Selecting a Starter Environment

Click the /environment folder to open the Environment Editor. Code Ocean uses Docker as the underlying tool to build and preserve the environment. When adding a package, the Environment Editor writes the information to a Dockerfile in the /environment folder.

Any edit made in the /environment folder triggers a change in the Dockerfile, which could result in a complete rebuild of the Docker image during a subsequent Reproducible Run or Cloud Workstation session. The wait time for the Docker image rebuild varies according to the number and complexity of packages installed.
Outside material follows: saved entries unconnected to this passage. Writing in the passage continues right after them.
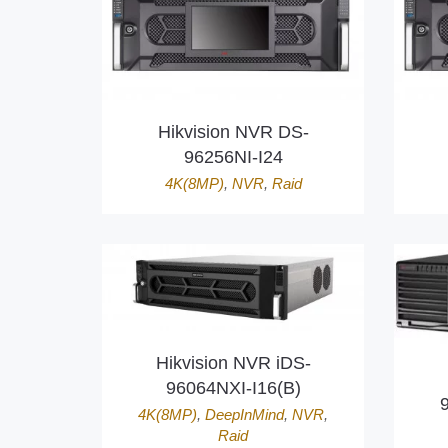
Hikvision NVR DS-
96256NI-I24
4K(8MP)
,
NVR
,
Raid
Hikvision NVR iDS-
96064NXI-I16(B)
4K(8MP)
,
DeepInMind
,
NVR
,
Raid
Selecting a Starter Environment

The first thing to do when setting up the computation environment is to select a Starter Environment, which is also called the base image. The Environment Editor lists all the base images available and allows you to search by name, version, language, and tags.

In addition to determining the base software and package managers that will be available in the Capsule, the Starter Environment also determines if GPU or CPU compute resources will be available from within the Capsule. You can learn more about Compute Resources here.

Click Select to choose the base image. If the Starter Environment has multiple versions, you'll be able to choose a specific version.

You can view all of the packages installed in a Starter Environment along with their specific versions by clicking the drop-down menu to expand/fold the package managers that were installed.

Once you've selected a Starter Environment, clicking on a specific package manager icon as shown below will open an information box listing the packages installed via that package manager along with their versions.

Considerations When Choosing a Starter Environment

  • When not using a pre-installed language, use a base Ubuntu (16.04,18.04,20.04) environment.

  • When proprietary software, such as MATLAB or Stata is required, begin from an environment with the proprietary language.

  • When using a GPU, select an environment with GPU access. These are labeled accordingly, or will reference CUDA or a deep learning framework. You can filter for GPU machines by typing GPU in the search box.

Starter Environments for Specific Cloud Workstations

A helpful guide to selecting a Starter Environment could be choosing a relevant image associated with the Cloud Workstation you would like to work in. You can find the Cloud Workstation and the compatible language below.

Cloud WorkstationCompatible LanguageNote

Terminal

all

Jupyter Lab/ Jupyter Notebook

mostly Python

You can install other kernels and use different languages

RStudio

R

MATLAB

MATLAB

View the information box below for more detail.

Code-Server (VSCode)

all

Ubuntu Desktop (IGV,

Pytorch Desktop, etc.)

all

Requires use of Ubuntu Desktop Starter Environment

Shiny

R

IGV

all

Requires use of Starter Environment with IGV installed (i.e. Ubuntu Desktop)

Streamlit

Python

The MATLAB Cloud Workstation is a MATLAB interface that requires specific licenses and configurations set up in a MATLAB Starter Environment. To use the Matlab Cloud Workstation, you must choose MATLAB as your Starter Environment.

You need MATLAB credentials for executing Reproducible Runs and entering the Cloud Workstation. Visit this article for more details.

Dockerfiles In Code Ocean

When you first select your Starter Environment, a Dockerfile will be created in your environment folder. This file contains all the necessary commands that will be used to build your custom environment in your Capsule during computations. As more packages are added via the Environment Editor they will be synchronously added to the Dockerfile.

To manually customize your Capsule environment you can open the Dockerfile and unlock it. This is not recommended as it will permanently disable the environment editor and all subsequent changes to the environment will need to be made through the Dockerfile.